(Collected data)
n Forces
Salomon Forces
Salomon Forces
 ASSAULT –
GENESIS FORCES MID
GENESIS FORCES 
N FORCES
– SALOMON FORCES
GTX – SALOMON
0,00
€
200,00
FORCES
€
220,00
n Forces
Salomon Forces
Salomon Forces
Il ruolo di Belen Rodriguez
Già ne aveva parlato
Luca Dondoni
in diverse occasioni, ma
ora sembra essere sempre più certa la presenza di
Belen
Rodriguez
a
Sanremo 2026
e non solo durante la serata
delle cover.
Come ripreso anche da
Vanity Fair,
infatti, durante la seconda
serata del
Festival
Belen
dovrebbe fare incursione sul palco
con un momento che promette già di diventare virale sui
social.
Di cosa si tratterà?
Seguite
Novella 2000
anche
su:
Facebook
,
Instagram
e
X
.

==

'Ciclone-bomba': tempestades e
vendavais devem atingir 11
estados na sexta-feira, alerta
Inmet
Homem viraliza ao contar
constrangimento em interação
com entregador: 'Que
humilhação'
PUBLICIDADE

ASSIGNMENT
Whenever a line in the records above contains the string "serata", copy that line.

ANSWER TO THE PROBLEM
e non solo durante la serata
serata del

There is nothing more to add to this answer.